En résumé, nous avons malgré la censure la preuve irréfutable que le Reich opère conjointement une offensive blindée et une manoeuvre diplomatique, et que celle-ci pèse fortement sur les discussions de Paris et de Londres (la censure elle-même prouve d'ailleurs qu'il ne s'agit pas d'une affaire secondaire, et que des gens ont eu honte des positions prises par certains à cette époque, à la lumière du résultat de la guerre et de la mesure prise alors, par les plus myopes, de la barbarie nazie).
Paris est alors un moulin, et Hitler peut compter pour le renseigner sur l'ambassadeur italien Guariglia, le nonce Valeri, l'ambassadeur espagnol Lequerica et bien d'autres.

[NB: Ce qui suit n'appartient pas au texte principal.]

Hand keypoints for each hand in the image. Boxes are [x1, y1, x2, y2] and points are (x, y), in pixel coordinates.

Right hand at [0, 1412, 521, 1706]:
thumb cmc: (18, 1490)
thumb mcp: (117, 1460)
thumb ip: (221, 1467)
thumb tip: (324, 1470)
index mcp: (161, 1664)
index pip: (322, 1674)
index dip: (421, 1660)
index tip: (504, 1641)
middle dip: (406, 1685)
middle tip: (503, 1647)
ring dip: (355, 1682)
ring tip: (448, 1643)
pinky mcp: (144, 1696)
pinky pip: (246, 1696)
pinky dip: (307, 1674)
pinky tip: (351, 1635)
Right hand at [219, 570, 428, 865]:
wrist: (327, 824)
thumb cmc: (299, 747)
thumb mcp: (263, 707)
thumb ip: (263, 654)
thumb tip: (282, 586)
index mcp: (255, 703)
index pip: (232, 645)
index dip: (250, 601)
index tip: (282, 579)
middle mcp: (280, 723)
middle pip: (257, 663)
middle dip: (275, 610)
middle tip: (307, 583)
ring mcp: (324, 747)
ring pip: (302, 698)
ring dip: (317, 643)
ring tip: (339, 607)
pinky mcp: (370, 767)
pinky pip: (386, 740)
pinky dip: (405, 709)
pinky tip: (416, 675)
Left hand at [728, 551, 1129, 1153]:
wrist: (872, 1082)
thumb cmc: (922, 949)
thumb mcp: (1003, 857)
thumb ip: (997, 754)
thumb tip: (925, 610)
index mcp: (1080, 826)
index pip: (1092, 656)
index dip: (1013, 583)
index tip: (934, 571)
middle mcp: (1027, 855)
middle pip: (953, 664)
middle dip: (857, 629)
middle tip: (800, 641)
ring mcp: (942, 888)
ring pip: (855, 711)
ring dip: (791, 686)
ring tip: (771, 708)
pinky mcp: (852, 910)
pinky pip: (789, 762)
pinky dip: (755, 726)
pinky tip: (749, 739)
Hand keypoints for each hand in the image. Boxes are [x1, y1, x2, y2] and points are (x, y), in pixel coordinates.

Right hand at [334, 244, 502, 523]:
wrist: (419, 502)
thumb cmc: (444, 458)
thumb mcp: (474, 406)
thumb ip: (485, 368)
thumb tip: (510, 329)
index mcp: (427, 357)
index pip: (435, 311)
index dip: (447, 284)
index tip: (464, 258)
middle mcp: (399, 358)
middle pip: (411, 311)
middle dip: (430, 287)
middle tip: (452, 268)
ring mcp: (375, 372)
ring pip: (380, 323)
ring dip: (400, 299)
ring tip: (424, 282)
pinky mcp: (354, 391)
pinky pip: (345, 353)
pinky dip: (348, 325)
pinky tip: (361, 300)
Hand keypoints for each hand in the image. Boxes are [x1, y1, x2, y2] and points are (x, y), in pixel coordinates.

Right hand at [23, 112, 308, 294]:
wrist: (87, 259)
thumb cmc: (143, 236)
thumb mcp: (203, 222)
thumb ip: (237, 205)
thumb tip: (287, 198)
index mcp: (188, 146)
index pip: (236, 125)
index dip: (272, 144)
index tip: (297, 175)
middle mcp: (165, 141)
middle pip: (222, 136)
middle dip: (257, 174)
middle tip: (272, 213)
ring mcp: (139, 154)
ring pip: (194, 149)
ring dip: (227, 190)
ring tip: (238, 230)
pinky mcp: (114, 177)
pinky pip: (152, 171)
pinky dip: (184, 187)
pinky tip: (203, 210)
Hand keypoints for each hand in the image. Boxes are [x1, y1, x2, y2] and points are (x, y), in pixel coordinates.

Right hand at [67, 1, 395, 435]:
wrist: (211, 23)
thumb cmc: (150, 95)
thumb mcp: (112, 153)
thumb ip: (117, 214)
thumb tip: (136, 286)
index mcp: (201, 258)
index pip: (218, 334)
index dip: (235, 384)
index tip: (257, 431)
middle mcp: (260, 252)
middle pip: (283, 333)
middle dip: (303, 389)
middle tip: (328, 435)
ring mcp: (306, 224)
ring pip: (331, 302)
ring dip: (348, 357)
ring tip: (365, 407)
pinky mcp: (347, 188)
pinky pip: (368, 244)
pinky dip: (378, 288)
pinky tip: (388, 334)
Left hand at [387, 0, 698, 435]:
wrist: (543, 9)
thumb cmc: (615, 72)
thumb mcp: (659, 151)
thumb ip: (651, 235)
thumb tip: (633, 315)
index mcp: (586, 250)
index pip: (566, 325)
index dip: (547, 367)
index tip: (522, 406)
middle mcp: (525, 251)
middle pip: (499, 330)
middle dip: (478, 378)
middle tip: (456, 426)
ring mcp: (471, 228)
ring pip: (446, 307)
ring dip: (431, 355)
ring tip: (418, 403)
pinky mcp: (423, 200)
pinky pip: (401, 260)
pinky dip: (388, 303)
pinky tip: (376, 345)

Il a peut-être moins d'informateurs à Londres et surtout la situation y est plus complexe et mystérieuse : la solidité du gouvernement Churchill fait problème puisque le premier ministre, certes résolu à se battre et le montrant, est cerné d'
appeasers que les désastres militaires amènent vraisemblablement à réfléchir. La capture du BEF, certaine le 24 à midi sauf Haltbefehl, ne risque-t-elle pas de renforcer Churchill au lieu de l'affaiblir ? Car ce dont il s'agit, c'est de rappeler aux "raisonnables de Londres" que le nazisme n'est pas antibritannique, que du contraire.
Donc Hitler, certes, ne freine pas pour favoriser un embarquement (encore que je retienne l'hypothèse "piston-seringue" apportée par ce débat) mais s'abstient, en tout cas, de coffrer l'armée de terre anglaise, en espérant que la menace fasse plus d'effet que sa mise à exécution -un procédé nazi au demeurant basique.